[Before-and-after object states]
==*==

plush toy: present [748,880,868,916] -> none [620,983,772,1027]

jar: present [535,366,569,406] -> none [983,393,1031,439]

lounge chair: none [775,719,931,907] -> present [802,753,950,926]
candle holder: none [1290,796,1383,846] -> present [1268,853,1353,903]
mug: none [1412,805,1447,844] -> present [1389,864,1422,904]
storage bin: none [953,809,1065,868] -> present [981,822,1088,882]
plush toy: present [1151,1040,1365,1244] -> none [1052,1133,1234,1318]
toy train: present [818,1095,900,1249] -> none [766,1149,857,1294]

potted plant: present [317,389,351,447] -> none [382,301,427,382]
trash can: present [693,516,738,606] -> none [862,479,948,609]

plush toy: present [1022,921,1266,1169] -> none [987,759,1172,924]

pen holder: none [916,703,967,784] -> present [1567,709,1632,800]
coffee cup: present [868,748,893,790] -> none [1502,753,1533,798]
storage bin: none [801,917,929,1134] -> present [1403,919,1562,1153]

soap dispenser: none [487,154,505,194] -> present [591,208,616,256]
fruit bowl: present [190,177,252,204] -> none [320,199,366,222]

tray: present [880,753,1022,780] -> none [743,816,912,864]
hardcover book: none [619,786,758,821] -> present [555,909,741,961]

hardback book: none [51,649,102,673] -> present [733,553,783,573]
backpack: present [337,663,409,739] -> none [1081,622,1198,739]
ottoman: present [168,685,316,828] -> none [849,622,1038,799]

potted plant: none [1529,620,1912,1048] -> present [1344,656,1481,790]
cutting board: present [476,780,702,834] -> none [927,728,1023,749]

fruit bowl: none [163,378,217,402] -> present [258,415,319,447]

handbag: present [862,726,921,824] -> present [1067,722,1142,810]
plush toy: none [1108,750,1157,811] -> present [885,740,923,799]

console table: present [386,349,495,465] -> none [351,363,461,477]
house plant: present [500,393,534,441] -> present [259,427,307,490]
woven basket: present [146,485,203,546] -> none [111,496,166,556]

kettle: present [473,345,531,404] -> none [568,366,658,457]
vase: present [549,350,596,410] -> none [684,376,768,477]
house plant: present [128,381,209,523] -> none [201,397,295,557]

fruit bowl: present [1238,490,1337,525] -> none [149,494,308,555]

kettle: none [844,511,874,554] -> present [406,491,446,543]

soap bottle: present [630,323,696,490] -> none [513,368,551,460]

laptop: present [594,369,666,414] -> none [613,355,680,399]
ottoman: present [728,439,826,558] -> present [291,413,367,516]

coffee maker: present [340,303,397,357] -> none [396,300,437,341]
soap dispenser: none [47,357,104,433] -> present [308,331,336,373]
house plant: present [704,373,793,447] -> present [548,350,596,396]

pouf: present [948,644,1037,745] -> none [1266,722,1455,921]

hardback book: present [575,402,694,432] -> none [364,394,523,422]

==*==

▶ [Aim of the exercise]
Transcribe every entry word for word.

▶ [Solution for this task]
plush toy: present [748,880,868,916] -> none [620,983,772,1027]

jar: present [535,366,569,406] -> none [983,393,1031,439]

lounge chair: none [775,719,931,907] -> present [802,753,950,926]
candle holder: none [1290,796,1383,846] -> present [1268,853,1353,903]
mug: none [1412,805,1447,844] -> present [1389,864,1422,904]
storage bin: none [953,809,1065,868] -> present [981,822,1088,882]
plush toy: present [1151,1040,1365,1244] -> none [1052,1133,1234,1318]
toy train: present [818,1095,900,1249] -> none [766,1149,857,1294]

potted plant: present [317,389,351,447] -> none [382,301,427,382]
trash can: present [693,516,738,606] -> none [862,479,948,609]

plush toy: present [1022,921,1266,1169] -> none [987,759,1172,924]

pen holder: none [916,703,967,784] -> present [1567,709,1632,800]
coffee cup: present [868,748,893,790] -> none [1502,753,1533,798]
storage bin: none [801,917,929,1134] -> present [1403,919,1562,1153]

soap dispenser: none [487,154,505,194] -> present [591,208,616,256]
fruit bowl: present [190,177,252,204] -> none [320,199,366,222]

tray: present [880,753,1022,780] -> none [743,816,912,864]
hardcover book: none [619,786,758,821] -> present [555,909,741,961]

hardback book: none [51,649,102,673] -> present [733,553,783,573]
backpack: present [337,663,409,739] -> none [1081,622,1198,739]
ottoman: present [168,685,316,828] -> none [849,622,1038,799]

potted plant: none [1529,620,1912,1048] -> present [1344,656,1481,790]
cutting board: present [476,780,702,834] -> none [927,728,1023,749]

fruit bowl: none [163,378,217,402] -> present [258,415,319,447]

handbag: present [862,726,921,824] -> present [1067,722,1142,810]
plush toy: none [1108,750,1157,811] -> present [885,740,923,799]

console table: present [386,349,495,465] -> none [351,363,461,477]
house plant: present [500,393,534,441] -> present [259,427,307,490]
woven basket: present [146,485,203,546] -> none [111,496,166,556]

kettle: present [473,345,531,404] -> none [568,366,658,457]
vase: present [549,350,596,410] -> none [684,376,768,477]
house plant: present [128,381,209,523] -> none [201,397,295,557]

fruit bowl: present [1238,490,1337,525] -> none [149,494,308,555]

kettle: none [844,511,874,554] -> present [406,491,446,543]

soap bottle: present [630,323,696,490] -> none [513,368,551,460]

laptop: present [594,369,666,414] -> none [613,355,680,399]
ottoman: present [728,439,826,558] -> present [291,413,367,516]

coffee maker: present [340,303,397,357] -> none [396,300,437,341]
soap dispenser: none [47,357,104,433] -> present [308,331,336,373]
house plant: present [704,373,793,447] -> present [548,350,596,396]

pouf: present [948,644,1037,745] -> none [1266,722,1455,921]

hardback book: present [575,402,694,432] -> none [364,394,523,422]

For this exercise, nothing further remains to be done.